Imagine yourself in a deep sleep. You’re having a relaxing, fun, pleasant dream. You’re warm in your blankets and just enjoying a good night’s rest. Then all of a sudden, “Woof! Woof! Woof! Woof!” Your cute cuddly dog turns out to be an evil little devil hound waking you up early in the morning. And not just that, but it’s 10 minutes before your alarm is supposed to go off.
Your first thought (after a few explicit words run through your mind) is “well, someone has to go to the bathroom.” However, when you get outside, all he wants to do is bark at everything outside. The early morning runner, the other dogs out in the neighborhood, the alley cat, the tree. Yes! The tree! He’s trying to run free from his leash and choking himself in the process. The only thing running through your mind is, “Where are you going? Do you feel like you’ve made any progress yet?”

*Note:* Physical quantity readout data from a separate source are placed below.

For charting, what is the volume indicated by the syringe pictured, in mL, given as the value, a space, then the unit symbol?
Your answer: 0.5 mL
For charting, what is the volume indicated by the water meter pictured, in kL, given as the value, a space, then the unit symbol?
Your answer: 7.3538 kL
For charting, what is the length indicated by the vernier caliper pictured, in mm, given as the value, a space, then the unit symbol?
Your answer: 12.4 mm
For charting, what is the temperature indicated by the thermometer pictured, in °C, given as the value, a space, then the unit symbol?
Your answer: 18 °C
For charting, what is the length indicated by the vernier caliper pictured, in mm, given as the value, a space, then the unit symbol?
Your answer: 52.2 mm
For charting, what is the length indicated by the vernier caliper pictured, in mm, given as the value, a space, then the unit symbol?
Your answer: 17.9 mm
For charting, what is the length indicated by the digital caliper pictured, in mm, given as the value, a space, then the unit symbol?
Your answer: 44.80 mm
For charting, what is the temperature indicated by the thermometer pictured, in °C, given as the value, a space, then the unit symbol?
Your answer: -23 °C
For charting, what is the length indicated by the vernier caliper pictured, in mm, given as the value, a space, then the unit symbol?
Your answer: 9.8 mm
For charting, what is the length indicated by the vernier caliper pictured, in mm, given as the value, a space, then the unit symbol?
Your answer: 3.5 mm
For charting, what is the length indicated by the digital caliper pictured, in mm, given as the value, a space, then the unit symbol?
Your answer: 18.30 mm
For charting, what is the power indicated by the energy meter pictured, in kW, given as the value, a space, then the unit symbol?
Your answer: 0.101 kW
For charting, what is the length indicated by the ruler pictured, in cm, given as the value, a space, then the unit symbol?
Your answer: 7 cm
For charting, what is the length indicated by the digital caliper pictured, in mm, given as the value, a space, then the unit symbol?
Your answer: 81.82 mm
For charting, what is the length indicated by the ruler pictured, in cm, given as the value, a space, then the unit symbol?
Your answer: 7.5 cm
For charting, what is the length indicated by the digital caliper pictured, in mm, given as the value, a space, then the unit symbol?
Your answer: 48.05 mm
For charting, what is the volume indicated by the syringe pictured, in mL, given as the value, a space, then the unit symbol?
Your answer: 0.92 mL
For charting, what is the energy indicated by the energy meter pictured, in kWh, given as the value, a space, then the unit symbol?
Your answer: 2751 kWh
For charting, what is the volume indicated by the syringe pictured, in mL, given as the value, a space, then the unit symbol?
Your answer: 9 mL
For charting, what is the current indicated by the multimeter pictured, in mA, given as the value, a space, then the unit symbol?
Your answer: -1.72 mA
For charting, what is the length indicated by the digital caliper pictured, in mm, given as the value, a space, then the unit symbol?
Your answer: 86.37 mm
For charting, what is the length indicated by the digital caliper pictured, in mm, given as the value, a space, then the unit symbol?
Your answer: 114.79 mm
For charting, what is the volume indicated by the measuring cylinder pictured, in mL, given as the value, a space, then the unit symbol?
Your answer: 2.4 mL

So after endless barking and not one sign of him going to the bathroom, you decide to go inside. At this point, your alarm is going off and it is time to get up to go to work. Did I mention it’s a Monday?
This has been me for a couple months now. I’ve never had an indoor dog before. My family have always had outside dogs. So it’s been quite the experience. My girlfriend and I got a small Chorkie which is a mix between a Chihuahua and a Yorkie (I wanted a bulldog). His name is Max and I never realized how much work a small dog can be. There is no such thing as rest anymore. We’re constantly on alert doing rounds around the apartment making sure he didn’t have any accidents. We do our best to keep him in our sights by giving him a bone and letting him chew on that for hours. He’s mostly barking at the sliding door when he sees innocent pedestrians taking a nice stroll around the neighborhood or he’s taking naps on the couch. When we don’t see him or hear him for a few minutes, we know instantly that we messed up. We especially get flustered when he comes around the corner back into our sights with his guilty puppy eyes glistening and his ears down low, knowing he did something bad. We’re dreading going into the next room afraid to find a smelly surprise or a moist carpet or torn up Kleenexes or toilet paper that he fetched out of the garbage. It’s always different each time when he sneaks away unnoticed.
Aside from the accidents he may have in the apartment, he always seems to want to snuggle and get in your face and give you a few kisses. Even when he knows he’s done wrong, he’ll quickly jump on the couch and try and give you kisses and snuggles distracting you from the mischievous act he committed. It’s always hard to stay mad at him. Even after yelling, “No! Bad boy!” we always catch ourselves petting him and giving him a small hug later (much, much later).
And can I just tell you that for a small dog, he has no fear. He will bark at anything that walks. He doesn’t care how big it is, he’ll give his loudest barks possible as if he’ll actually scare them off. It’s always funny watching him bark at Sid’s family’s neighbor’s dog, Bear, who happens to be a huge Rottweiler about 10 times the size of little Max. He’ll bark at him and try to scare him, and I look at Bear’s face and you can just tell he’s thinking, “why is that “squirrel” barking at me?” All of us are laughing at Max and saying that Bear will eat him in one bite or use him as a chew toy. But Max doesn’t care, he keeps barking away. He’s got the size of a Pomeranian dog but the heart of a German Shepherd.
I suppose the purpose of this column this week is that for not being a huge dog family up until I met Sid, who has grown up with 4 dogs in her life, all in the same house one point in time, I’ve grown to like Max. Yes, even when he causes a little bit of trouble I still love him. He’s given me a bunch of laughs, lots of smiles, and tons of love. And those are some of the things I’ve needed in my life as of recently. So when he’s up at four or five in the morning barking away, I try not to get too mad because I know deep down inside he’s just excited to see someone who makes his day just about as much as he makes my day.
As hard as it is to wake up, to let him out to do whatever he needs to do, bathroom break or yes, bark at some innocent bush or tree, I try to enjoy watching him be a happy dog. Because to him, life is good. It’s a fun life, and for me, it’s a “ruff” life. But I wouldn’t trade it for the world.